→ MATERIAL SHOWN

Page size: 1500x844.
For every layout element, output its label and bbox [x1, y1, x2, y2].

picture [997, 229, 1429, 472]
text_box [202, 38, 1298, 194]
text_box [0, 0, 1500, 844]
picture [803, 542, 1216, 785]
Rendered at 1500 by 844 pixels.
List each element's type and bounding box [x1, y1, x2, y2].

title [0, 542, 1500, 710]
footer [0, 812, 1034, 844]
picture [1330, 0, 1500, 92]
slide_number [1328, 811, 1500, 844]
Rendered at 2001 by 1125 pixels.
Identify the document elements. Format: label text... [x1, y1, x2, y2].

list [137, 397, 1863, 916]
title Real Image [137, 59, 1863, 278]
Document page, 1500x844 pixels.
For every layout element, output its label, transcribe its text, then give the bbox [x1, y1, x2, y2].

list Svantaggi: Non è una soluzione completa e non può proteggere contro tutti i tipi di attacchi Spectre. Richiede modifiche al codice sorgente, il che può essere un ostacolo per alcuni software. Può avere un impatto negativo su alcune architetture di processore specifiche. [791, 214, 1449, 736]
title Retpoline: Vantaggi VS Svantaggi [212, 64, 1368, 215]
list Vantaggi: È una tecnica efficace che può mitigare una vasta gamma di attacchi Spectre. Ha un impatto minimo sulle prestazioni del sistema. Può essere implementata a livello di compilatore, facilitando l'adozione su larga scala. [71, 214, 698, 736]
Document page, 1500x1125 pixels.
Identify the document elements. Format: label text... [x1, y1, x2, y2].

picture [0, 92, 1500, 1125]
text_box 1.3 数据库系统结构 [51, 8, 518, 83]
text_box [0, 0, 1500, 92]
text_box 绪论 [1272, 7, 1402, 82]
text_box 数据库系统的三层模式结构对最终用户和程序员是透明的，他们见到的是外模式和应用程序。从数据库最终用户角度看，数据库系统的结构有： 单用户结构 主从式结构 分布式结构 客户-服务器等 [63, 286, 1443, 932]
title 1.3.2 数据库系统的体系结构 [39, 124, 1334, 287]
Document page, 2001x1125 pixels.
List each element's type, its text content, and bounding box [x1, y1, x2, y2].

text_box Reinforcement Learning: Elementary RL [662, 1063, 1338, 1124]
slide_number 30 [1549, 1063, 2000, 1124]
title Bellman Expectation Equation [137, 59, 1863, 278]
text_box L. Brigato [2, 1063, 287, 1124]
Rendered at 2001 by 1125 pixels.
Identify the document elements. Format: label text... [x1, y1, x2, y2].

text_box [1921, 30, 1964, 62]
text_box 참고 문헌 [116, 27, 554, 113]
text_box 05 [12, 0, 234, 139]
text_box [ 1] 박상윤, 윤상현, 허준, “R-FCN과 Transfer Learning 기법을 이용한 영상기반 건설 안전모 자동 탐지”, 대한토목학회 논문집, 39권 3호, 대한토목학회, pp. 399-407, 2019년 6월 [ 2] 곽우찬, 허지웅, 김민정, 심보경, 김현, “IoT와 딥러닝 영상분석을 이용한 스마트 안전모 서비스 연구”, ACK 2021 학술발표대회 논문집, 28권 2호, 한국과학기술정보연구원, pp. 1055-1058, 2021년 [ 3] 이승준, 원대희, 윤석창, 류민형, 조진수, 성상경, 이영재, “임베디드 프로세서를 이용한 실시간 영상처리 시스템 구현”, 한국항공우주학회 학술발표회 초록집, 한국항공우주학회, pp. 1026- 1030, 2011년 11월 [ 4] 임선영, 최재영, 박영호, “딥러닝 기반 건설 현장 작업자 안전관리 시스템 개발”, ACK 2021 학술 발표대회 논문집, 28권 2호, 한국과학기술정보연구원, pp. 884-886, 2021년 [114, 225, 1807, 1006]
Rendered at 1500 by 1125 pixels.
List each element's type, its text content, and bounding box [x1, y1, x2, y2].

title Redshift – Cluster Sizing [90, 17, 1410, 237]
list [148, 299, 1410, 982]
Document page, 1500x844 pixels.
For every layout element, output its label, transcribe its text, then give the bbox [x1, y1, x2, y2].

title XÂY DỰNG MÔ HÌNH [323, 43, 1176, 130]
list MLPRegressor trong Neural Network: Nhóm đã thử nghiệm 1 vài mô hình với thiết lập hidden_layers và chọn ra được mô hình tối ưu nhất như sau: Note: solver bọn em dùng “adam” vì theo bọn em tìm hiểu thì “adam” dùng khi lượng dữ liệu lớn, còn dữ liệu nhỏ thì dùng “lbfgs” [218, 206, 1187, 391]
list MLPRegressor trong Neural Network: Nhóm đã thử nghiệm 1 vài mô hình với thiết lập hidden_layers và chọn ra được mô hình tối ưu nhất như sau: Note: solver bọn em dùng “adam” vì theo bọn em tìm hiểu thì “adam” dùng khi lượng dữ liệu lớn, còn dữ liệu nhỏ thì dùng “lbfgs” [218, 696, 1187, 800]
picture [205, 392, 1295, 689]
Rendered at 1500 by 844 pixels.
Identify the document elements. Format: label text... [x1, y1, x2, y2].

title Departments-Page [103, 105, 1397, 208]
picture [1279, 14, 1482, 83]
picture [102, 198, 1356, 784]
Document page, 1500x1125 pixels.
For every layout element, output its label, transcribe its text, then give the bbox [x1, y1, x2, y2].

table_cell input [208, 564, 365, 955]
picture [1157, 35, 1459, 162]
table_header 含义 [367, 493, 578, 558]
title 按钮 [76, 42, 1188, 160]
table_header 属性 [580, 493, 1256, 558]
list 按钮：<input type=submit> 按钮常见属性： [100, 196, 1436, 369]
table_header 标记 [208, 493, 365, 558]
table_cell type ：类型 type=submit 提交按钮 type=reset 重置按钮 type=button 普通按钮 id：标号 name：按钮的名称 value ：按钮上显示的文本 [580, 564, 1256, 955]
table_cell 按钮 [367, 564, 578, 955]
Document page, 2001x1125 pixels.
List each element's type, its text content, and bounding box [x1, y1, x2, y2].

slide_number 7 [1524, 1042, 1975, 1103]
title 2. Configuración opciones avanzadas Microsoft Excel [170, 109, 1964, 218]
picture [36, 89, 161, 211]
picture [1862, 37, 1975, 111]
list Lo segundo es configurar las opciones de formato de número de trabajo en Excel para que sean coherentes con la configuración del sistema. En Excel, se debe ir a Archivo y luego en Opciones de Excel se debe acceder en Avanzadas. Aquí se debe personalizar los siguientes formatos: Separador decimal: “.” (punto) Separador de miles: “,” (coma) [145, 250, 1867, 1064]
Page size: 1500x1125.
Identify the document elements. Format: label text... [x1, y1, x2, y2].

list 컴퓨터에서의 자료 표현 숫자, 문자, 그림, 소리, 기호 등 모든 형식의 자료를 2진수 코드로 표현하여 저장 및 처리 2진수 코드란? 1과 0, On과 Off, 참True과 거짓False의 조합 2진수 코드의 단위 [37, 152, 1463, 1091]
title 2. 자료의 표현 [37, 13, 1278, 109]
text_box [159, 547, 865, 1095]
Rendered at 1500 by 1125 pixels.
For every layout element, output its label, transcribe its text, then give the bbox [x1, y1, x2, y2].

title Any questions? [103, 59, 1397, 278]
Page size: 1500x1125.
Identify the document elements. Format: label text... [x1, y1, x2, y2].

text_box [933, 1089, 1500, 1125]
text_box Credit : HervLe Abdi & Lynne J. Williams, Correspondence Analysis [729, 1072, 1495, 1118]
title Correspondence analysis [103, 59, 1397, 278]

→ WORK REQUIRED
Repeat, word for word, all of the data shown above.

→ RESULT
Page size: 1500x844.
For every layout element, output its label and bbox [x1, y1, x2, y2].

picture [997, 229, 1429, 472]
text_box [202, 38, 1298, 194]
text_box [0, 0, 1500, 844]
picture [803, 542, 1216, 785]
Rendered at 1500 by 844 pixels.
List each element's type and bounding box [x1, y1, x2, y2].

title [0, 542, 1500, 710]
footer [0, 812, 1034, 844]
picture [1330, 0, 1500, 92]
slide_number [1328, 811, 1500, 844]
Rendered at 2001 by 1125 pixels.
Identify the document elements. Format: label text... [x1, y1, x2, y2].

list [137, 397, 1863, 916]
title Real Image [137, 59, 1863, 278]
Document page, 1500x844 pixels.
For every layout element, output its label, transcribe its text, then give the bbox [x1, y1, x2, y2].

list Svantaggi: Non è una soluzione completa e non può proteggere contro tutti i tipi di attacchi Spectre. Richiede modifiche al codice sorgente, il che può essere un ostacolo per alcuni software. Può avere un impatto negativo su alcune architetture di processore specifiche. [791, 214, 1449, 736]
title Retpoline: Vantaggi VS Svantaggi [212, 64, 1368, 215]
list Vantaggi: È una tecnica efficace che può mitigare una vasta gamma di attacchi Spectre. Ha un impatto minimo sulle prestazioni del sistema. Può essere implementata a livello di compilatore, facilitando l'adozione su larga scala. [71, 214, 698, 736]
Document page, 1500x1125 pixels.
Identify the document elements. Format: label text... [x1, y1, x2, y2].

picture [0, 92, 1500, 1125]
text_box 1.3 数据库系统结构 [51, 8, 518, 83]
text_box [0, 0, 1500, 92]
text_box 绪论 [1272, 7, 1402, 82]
text_box 数据库系统的三层模式结构对最终用户和程序员是透明的，他们见到的是外模式和应用程序。从数据库最终用户角度看，数据库系统的结构有： 单用户结构 主从式结构 分布式结构 客户-服务器等 [63, 286, 1443, 932]
title 1.3.2 数据库系统的体系结构 [39, 124, 1334, 287]
Document page, 2001x1125 pixels.
List each element's type, its text content, and bounding box [x1, y1, x2, y2].

text_box Reinforcement Learning: Elementary RL [662, 1063, 1338, 1124]
slide_number 30 [1549, 1063, 2000, 1124]
title Bellman Expectation Equation [137, 59, 1863, 278]
text_box L. Brigato [2, 1063, 287, 1124]
Rendered at 2001 by 1125 pixels.
Identify the document elements. Format: label text... [x1, y1, x2, y2].

text_box [1921, 30, 1964, 62]
text_box 참고 문헌 [116, 27, 554, 113]
text_box 05 [12, 0, 234, 139]
text_box [ 1] 박상윤, 윤상현, 허준, “R-FCN과 Transfer Learning 기법을 이용한 영상기반 건설 안전모 자동 탐지”, 대한토목학회 논문집, 39권 3호, 대한토목학회, pp. 399-407, 2019년 6월 [ 2] 곽우찬, 허지웅, 김민정, 심보경, 김현, “IoT와 딥러닝 영상분석을 이용한 스마트 안전모 서비스 연구”, ACK 2021 학술발표대회 논문집, 28권 2호, 한국과학기술정보연구원, pp. 1055-1058, 2021년 [ 3] 이승준, 원대희, 윤석창, 류민형, 조진수, 성상경, 이영재, “임베디드 프로세서를 이용한 실시간 영상처리 시스템 구현”, 한국항공우주학회 학술발표회 초록집, 한국항공우주학회, pp. 1026- 1030, 2011년 11월 [ 4] 임선영, 최재영, 박영호, “딥러닝 기반 건설 현장 작업자 안전관리 시스템 개발”, ACK 2021 학술 발표대회 논문집, 28권 2호, 한국과학기술정보연구원, pp. 884-886, 2021년 [114, 225, 1807, 1006]
Rendered at 1500 by 1125 pixels.
List each element's type, its text content, and bounding box [x1, y1, x2, y2].

title Redshift – Cluster Sizing [90, 17, 1410, 237]
list [148, 299, 1410, 982]
Document page, 1500x844 pixels.
For every layout element, output its label, transcribe its text, then give the bbox [x1, y1, x2, y2].

title XÂY DỰNG MÔ HÌNH [323, 43, 1176, 130]
list MLPRegressor trong Neural Network: Nhóm đã thử nghiệm 1 vài mô hình với thiết lập hidden_layers và chọn ra được mô hình tối ưu nhất như sau: Note: solver bọn em dùng “adam” vì theo bọn em tìm hiểu thì “adam” dùng khi lượng dữ liệu lớn, còn dữ liệu nhỏ thì dùng “lbfgs” [218, 206, 1187, 391]
list MLPRegressor trong Neural Network: Nhóm đã thử nghiệm 1 vài mô hình với thiết lập hidden_layers và chọn ra được mô hình tối ưu nhất như sau: Note: solver bọn em dùng “adam” vì theo bọn em tìm hiểu thì “adam” dùng khi lượng dữ liệu lớn, còn dữ liệu nhỏ thì dùng “lbfgs” [218, 696, 1187, 800]
picture [205, 392, 1295, 689]
Rendered at 1500 by 844 pixels.
Identify the document elements. Format: label text... [x1, y1, x2, y2].

title Departments-Page [103, 105, 1397, 208]
picture [1279, 14, 1482, 83]
picture [102, 198, 1356, 784]
Document page, 1500x1125 pixels.
For every layout element, output its label, transcribe its text, then give the bbox [x1, y1, x2, y2].

table_cell input [208, 564, 365, 955]
picture [1157, 35, 1459, 162]
table_header 含义 [367, 493, 578, 558]
title 按钮 [76, 42, 1188, 160]
table_header 属性 [580, 493, 1256, 558]
list 按钮：<input type=submit> 按钮常见属性： [100, 196, 1436, 369]
table_header 标记 [208, 493, 365, 558]
table_cell type ：类型 type=submit 提交按钮 type=reset 重置按钮 type=button 普通按钮 id：标号 name：按钮的名称 value ：按钮上显示的文本 [580, 564, 1256, 955]
table_cell 按钮 [367, 564, 578, 955]
Document page, 2001x1125 pixels.
List each element's type, its text content, and bounding box [x1, y1, x2, y2].

slide_number 7 [1524, 1042, 1975, 1103]
title 2. Configuración opciones avanzadas Microsoft Excel [170, 109, 1964, 218]
picture [36, 89, 161, 211]
picture [1862, 37, 1975, 111]
list Lo segundo es configurar las opciones de formato de número de trabajo en Excel para que sean coherentes con la configuración del sistema. En Excel, se debe ir a Archivo y luego en Opciones de Excel se debe acceder en Avanzadas. Aquí se debe personalizar los siguientes formatos: Separador decimal: “.” (punto) Separador de miles: “,” (coma) [145, 250, 1867, 1064]
Page size: 1500x1125.
Identify the document elements. Format: label text... [x1, y1, x2, y2].

list 컴퓨터에서의 자료 표현 숫자, 문자, 그림, 소리, 기호 등 모든 형식의 자료를 2진수 코드로 표현하여 저장 및 처리 2진수 코드란? 1과 0, On과 Off, 참True과 거짓False의 조합 2진수 코드의 단위 [37, 152, 1463, 1091]
title 2. 자료의 표현 [37, 13, 1278, 109]
text_box [159, 547, 865, 1095]
Rendered at 1500 by 1125 pixels.
For every layout element, output its label, transcribe its text, then give the bbox [x1, y1, x2, y2].

title Any questions? [103, 59, 1397, 278]
Page size: 1500x1125.
Identify the document elements. Format: label text... [x1, y1, x2, y2].

text_box [933, 1089, 1500, 1125]
text_box Credit : HervLe Abdi & Lynne J. Williams, Correspondence Analysis [729, 1072, 1495, 1118]
title Correspondence analysis [103, 59, 1397, 278]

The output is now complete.